Aim of the exercise
The answer should be each line from the entries below that has the word "float" in it.

The records

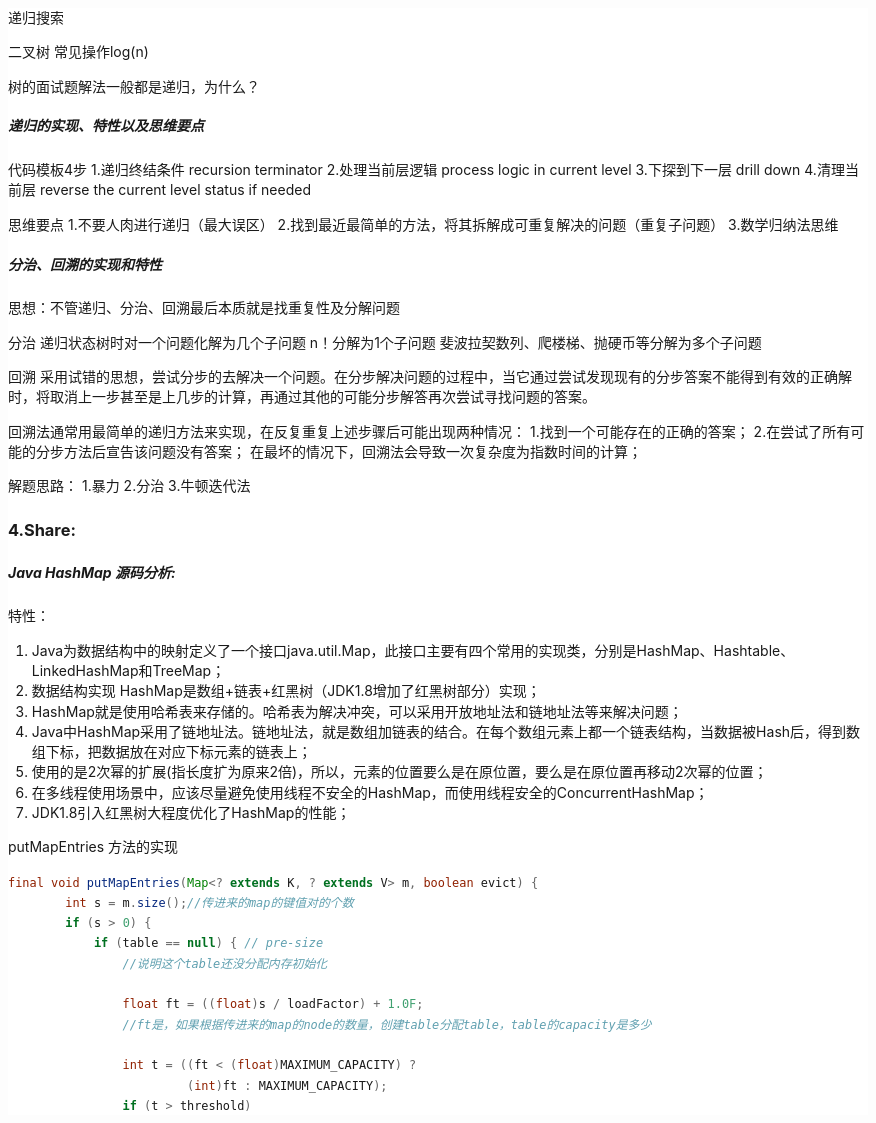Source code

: 递归搜索

二叉树 
常见操作log(n)

树的面试题解法一般都是递归，为什么？

##### 递归的实现、特性以及思维要点
代码模板4步
1.递归终结条件 recursion terminator
2.处理当前层逻辑 process logic in current level
3.下探到下一层 drill down
4.清理当前层 reverse the current level status if needed

思维要点
1.不要人肉进行递归（最大误区）
2.找到最近最简单的方法，将其拆解成可重复解决的问题（重复子问题）
3.数学归纳法思维

##### 分治、回溯的实现和特性

思想：不管递归、分治、回溯最后本质就是找重复性及分解问题

分治
递归状态树时对一个问题化解为几个子问题
n！分解为1个子问题
斐波拉契数列、爬楼梯、抛硬币等分解为多个子问题

回溯
采用试错的思想，尝试分步的去解决一个问题。在分步解决问题的过程中，当它通过尝试发现现有的分步答案不能得到有效的正确解时，将取消上一步甚至是上几步的计算，再通过其他的可能分步解答再次尝试寻找问题的答案。

回溯法通常用最简单的递归方法来实现，在反复重复上述步骤后可能出现两种情况：
1.找到一个可能存在的正确的答案；
2.在尝试了所有可能的分步方法后宣告该问题没有答案；
在最坏的情况下，回溯法会导致一次复杂度为指数时间的计算；

解题思路：
1.暴力
2.分治
3.牛顿迭代法

### 4.Share:

##### Java HashMap 源码分析:
特性：
1. Java为数据结构中的映射定义了一个接口java.util.Map，此接口主要有四个常用的实现类，分别是HashMap、Hashtable、LinkedHashMap和TreeMap；
2. 数据结构实现 HashMap是数组+链表+红黑树（JDK1.8增加了红黑树部分）实现；
3. HashMap就是使用哈希表来存储的。哈希表为解决冲突，可以采用开放地址法和链地址法等来解决问题；
4. Java中HashMap采用了链地址法。链地址法，就是数组加链表的结合。在每个数组元素上都一个链表结构，当数据被Hash后，得到数组下标，把数据放在对应下标元素的链表上； 
5. 使用的是2次幂的扩展(指长度扩为原来2倍)，所以，元素的位置要么是在原位置，要么是在原位置再移动2次幂的位置；
6. 在多线程使用场景中，应该尽量避免使用线程不安全的HashMap，而使用线程安全的ConcurrentHashMap；
7. JDK1.8引入红黑树大程度优化了HashMap的性能；

putMapEntries 方法的实现
``` java
final void putMapEntries(Map<? extends K, ? extends V> m, boolean evict) {
        int s = m.size();//传进来的map的键值对的个数
        if (s > 0) {
            if (table == null) { // pre-size
                //说明这个table还没分配内存初始化
                
                float ft = ((float)s / loadFactor) + 1.0F;
                //ft是，如果根据传进来的map的node的数量，创建table分配table，table的capacity是多少
                
                int t = ((ft < (float)MAXIMUM_CAPACITY) ?
                         (int)ft : MAXIMUM_CAPACITY);
                if (t > threshold)
```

Written solution
                float ft = ((float)s / loadFactor) + 1.0F;
                int t = ((ft < (float)MAXIMUM_CAPACITY) ?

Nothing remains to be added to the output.